Pesti-Gen: Unleashing a Generative Molecule Approach for Toxicity Aware Pesticide Design
Taehan Kim, Wonduk Seo
TL;DR
Pesti-Gen tackles the problem of generating pesticide candidates with toxicity-aware constraints, addressing the gap where prior ML focused on prediction rather than generation. It employs a two-stage approach: a latent-space learning phase using a variational autoencoder on general SMILES, followed by toxicity-guided fine-tuning that optimizes for livestock ($LD_{50}$) and aquatic ($LC_{50}$) toxicity via a multi-objective loss $L' = L_{KL} + L_{recon} + \alpha L_{toxicity}^{(livestock)} + \beta L_{toxicity}^{(aqua)}$ with $\alpha=\beta=0.5$. The authors assemble a sizable, task-specific dataset (56,360 data points, 520 pesticides) from LD50/LC50 data and the Gyeonggi Province Open Dataset to enable robust toxicity conditioning. Results show the model achieves about 68% SMILES validity, produces chemically diverse candidates with favorable LogP and SAS profiles, and preserves core scaffolds while incorporating eco-friendly modifications, showcasing a practical path toward safer pesticide design. Limitations include data licensing constraints and the need for wet-lab validation, but the work lays a scalable foundation for eco-conscious, multi-objective pesticide discovery.
Abstract
Global climate change has reduced crop resilience and pesticide efficacy, making reliance on synthetic pesticides inevitable, even though their widespread use poses significant health and environmental risks.
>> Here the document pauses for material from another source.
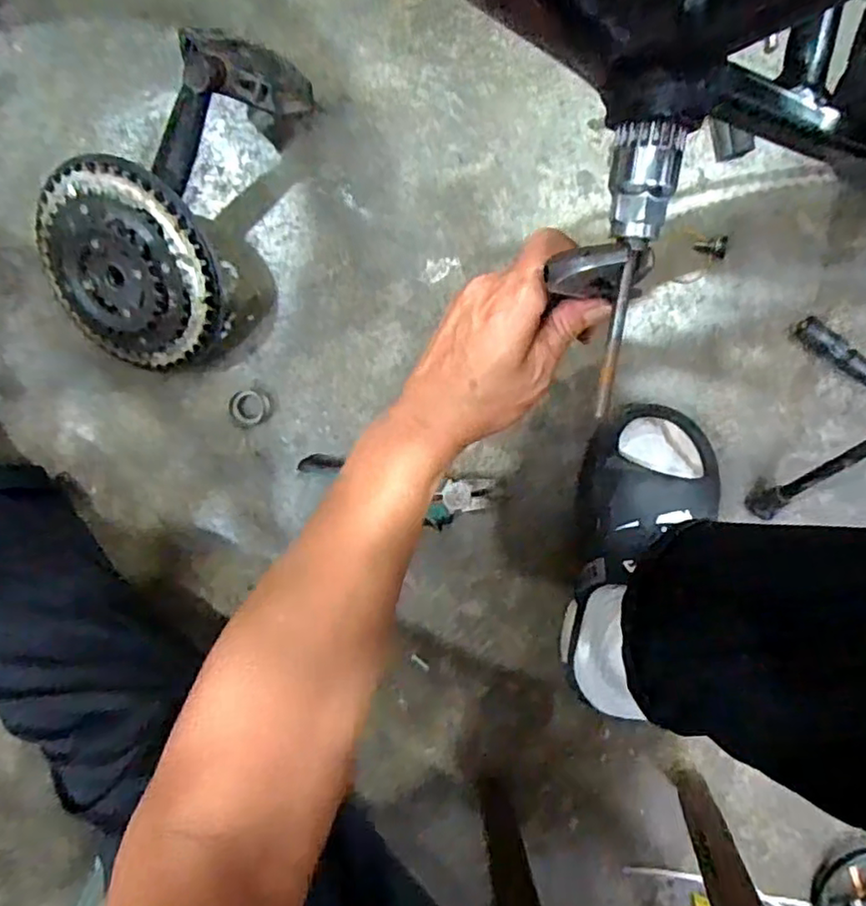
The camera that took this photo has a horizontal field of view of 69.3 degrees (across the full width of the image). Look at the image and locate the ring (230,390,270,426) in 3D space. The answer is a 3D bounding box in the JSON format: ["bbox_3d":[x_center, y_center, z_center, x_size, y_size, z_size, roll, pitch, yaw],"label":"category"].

While these pesticides remain a key tool in pest management, previous machine-learning applications in pesticide and agriculture have focused on classification or regression, leaving the fundamental challenge of generating new molecular structures or designing novel candidates unaddressed. In this paper, we propose Pesti-Gen, a novel generative model based on variational auto-encoders, designed to create pesticide candidates with optimized properties for the first time. Specifically, Pesti-Gen leverages a two-stage learning process: an initial pre-training phase that captures a generalized chemical structure representation, followed by a fine-tuning stage that incorporates toxicity-specific information. The model simultaneously optimizes over multiple toxicity metrics, such as (1) livestock toxicity and (2) aqua toxicity to generate environmentally friendly pesticide candidates. Notably, Pesti-Gen achieves approximately 68\% structural validity in generating new molecular structures, demonstrating the model's effectiveness in producing optimized and feasible pesticide candidates, thereby providing a new way for safer and more sustainable pest management solutions.